** Task directions **
Go line by line through the data and copy those with the word "HTML".

(Stored data)
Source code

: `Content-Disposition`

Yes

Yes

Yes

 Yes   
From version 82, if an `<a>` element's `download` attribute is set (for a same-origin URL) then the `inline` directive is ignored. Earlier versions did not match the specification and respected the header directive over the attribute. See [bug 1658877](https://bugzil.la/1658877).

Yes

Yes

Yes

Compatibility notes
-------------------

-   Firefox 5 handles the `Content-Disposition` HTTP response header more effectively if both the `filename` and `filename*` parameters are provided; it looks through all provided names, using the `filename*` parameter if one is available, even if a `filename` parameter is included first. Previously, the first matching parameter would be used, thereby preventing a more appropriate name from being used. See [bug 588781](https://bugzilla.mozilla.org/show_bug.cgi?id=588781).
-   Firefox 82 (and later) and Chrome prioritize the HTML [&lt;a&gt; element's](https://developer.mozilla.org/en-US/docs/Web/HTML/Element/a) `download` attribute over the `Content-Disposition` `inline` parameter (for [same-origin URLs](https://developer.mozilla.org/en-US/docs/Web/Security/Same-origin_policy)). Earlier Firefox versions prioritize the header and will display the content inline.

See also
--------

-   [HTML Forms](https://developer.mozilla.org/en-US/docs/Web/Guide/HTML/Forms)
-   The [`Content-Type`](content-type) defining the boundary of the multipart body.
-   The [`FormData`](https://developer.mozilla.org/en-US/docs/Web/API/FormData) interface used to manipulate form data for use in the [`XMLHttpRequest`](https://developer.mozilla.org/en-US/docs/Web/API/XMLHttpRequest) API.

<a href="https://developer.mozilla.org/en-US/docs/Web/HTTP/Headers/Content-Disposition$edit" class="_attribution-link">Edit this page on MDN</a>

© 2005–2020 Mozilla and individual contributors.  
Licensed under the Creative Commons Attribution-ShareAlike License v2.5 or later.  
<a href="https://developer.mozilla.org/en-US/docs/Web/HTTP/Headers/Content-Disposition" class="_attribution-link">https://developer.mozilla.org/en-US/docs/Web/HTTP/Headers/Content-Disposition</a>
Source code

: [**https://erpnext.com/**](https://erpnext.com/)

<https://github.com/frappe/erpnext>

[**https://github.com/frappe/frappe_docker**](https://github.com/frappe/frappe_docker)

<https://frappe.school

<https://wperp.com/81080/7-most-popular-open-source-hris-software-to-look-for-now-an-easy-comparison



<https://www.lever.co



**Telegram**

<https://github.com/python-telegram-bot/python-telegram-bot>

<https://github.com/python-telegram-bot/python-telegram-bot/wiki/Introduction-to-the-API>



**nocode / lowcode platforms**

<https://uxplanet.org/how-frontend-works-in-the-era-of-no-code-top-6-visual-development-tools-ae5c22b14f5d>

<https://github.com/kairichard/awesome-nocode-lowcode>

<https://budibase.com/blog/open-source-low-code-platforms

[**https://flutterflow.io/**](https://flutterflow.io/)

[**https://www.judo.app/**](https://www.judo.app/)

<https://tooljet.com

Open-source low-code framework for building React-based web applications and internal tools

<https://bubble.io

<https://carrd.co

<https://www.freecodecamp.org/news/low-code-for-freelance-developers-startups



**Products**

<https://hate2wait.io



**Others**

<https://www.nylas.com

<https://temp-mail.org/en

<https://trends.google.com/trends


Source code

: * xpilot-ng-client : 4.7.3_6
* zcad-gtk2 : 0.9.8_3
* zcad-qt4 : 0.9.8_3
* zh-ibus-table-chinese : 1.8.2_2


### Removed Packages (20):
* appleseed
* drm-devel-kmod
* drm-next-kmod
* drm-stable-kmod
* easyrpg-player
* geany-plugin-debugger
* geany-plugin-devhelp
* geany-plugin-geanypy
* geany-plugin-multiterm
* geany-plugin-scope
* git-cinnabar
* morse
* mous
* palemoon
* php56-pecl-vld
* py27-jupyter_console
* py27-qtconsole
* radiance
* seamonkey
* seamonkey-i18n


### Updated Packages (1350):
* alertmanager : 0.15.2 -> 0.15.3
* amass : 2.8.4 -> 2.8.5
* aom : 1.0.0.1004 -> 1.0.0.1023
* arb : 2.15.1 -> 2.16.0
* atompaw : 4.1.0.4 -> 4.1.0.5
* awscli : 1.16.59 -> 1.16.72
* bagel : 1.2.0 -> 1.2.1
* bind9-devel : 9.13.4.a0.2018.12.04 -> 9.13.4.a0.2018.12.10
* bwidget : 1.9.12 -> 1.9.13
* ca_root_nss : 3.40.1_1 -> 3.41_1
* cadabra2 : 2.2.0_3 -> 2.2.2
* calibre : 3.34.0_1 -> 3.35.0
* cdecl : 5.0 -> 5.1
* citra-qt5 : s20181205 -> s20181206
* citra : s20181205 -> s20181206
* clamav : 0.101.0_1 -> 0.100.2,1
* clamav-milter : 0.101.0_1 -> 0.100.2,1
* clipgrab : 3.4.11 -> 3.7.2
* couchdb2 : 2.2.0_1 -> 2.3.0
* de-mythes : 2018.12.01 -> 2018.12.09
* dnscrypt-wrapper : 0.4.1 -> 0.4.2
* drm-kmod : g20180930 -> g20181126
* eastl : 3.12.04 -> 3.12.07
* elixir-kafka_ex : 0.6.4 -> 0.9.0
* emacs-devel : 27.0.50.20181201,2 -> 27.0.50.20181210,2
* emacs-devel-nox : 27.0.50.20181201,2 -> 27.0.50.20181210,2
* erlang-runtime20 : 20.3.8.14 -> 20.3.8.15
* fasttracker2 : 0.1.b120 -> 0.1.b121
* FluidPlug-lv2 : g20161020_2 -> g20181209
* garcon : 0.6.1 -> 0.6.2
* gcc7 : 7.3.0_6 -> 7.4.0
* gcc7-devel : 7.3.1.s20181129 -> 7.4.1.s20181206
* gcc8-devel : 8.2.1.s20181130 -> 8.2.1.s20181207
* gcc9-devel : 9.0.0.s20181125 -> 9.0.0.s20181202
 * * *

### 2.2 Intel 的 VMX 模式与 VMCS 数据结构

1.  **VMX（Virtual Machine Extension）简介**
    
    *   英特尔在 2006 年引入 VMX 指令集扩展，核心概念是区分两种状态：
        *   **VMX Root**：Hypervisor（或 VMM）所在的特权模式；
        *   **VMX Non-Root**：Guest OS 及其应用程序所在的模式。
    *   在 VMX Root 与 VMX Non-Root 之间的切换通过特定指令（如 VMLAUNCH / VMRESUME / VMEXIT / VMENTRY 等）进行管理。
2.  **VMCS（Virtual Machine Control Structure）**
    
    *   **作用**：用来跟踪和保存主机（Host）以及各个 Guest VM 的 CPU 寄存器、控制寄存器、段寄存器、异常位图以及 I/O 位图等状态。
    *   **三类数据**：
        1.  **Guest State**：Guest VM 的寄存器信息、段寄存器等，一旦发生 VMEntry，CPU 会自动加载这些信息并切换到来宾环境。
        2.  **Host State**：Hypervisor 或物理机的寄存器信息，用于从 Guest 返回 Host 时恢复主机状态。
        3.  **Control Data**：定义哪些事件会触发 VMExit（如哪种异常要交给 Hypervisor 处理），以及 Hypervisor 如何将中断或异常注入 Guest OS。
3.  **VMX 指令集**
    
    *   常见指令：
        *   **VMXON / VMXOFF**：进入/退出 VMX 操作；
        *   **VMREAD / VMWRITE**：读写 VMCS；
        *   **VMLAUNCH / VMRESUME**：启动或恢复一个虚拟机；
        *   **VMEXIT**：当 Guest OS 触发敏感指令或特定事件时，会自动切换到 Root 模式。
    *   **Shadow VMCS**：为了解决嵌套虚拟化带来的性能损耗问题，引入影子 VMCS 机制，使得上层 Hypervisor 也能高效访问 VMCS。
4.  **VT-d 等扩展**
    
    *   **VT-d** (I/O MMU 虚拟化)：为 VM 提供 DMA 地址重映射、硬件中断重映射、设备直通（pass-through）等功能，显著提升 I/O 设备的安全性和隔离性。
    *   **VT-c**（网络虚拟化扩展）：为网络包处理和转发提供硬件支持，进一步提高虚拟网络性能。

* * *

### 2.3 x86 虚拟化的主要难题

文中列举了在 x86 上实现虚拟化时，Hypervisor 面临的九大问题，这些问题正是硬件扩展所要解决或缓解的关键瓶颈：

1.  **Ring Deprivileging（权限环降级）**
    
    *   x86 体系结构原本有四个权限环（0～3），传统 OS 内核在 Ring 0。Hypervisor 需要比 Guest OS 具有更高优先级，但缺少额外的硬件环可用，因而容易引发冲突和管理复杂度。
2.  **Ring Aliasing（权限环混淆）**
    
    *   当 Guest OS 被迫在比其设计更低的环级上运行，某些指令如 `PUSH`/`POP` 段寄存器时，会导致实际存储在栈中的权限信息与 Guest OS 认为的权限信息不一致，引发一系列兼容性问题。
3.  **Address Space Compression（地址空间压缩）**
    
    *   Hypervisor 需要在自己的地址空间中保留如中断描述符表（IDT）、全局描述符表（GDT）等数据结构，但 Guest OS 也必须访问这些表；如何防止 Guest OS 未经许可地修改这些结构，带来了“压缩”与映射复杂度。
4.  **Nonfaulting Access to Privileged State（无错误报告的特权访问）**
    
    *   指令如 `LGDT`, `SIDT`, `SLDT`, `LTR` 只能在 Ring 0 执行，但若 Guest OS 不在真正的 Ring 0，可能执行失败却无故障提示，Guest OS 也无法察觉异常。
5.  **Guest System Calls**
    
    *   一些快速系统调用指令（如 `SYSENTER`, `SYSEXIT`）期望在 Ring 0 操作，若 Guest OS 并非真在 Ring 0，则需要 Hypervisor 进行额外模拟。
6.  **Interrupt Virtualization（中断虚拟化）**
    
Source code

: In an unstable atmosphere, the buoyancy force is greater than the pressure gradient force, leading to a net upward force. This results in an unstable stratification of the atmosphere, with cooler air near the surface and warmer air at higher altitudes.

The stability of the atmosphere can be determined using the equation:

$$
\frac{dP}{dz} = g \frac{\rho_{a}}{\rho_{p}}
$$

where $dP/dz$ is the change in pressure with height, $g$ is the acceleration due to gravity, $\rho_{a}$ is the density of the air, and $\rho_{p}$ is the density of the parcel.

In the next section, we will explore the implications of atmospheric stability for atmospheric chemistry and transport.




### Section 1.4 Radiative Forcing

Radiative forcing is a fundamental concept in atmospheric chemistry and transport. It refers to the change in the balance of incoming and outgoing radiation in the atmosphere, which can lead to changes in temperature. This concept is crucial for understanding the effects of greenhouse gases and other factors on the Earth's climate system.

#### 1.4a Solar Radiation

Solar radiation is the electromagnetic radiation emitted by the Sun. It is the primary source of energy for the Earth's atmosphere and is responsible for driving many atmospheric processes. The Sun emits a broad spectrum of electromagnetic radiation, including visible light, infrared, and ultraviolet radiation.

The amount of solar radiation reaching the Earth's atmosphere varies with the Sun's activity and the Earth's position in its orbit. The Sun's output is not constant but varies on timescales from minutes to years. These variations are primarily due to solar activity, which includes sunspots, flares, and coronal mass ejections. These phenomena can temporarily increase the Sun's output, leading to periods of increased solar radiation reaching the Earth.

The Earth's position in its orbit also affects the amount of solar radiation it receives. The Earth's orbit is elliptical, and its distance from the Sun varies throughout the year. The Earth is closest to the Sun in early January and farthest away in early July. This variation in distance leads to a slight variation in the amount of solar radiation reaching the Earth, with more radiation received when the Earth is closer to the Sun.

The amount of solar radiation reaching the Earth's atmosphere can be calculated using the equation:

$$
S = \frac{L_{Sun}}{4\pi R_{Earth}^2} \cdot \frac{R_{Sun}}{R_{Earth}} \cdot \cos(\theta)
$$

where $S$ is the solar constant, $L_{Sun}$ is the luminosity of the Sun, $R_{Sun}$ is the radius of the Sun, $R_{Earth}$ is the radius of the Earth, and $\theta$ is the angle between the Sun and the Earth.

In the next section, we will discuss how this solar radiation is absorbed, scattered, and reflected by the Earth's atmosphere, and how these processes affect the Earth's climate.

** Your response **
-   Firefox 82 (and later) and Chrome prioritize the HTML [&lt;a&gt; element's](https://developer.mozilla.org/en-US/docs/Web/HTML/Element/a) `download` attribute over the `Content-Disposition` `inline` parameter (for [same-origin URLs](https://developer.mozilla.org/en-US/docs/Web/Security/Same-origin_policy)). Earlier Firefox versions prioritize the header and will display the content inline.
-   [HTML Forms](https://developer.mozilla.org/en-US/docs/Web/Guide/HTML/Forms)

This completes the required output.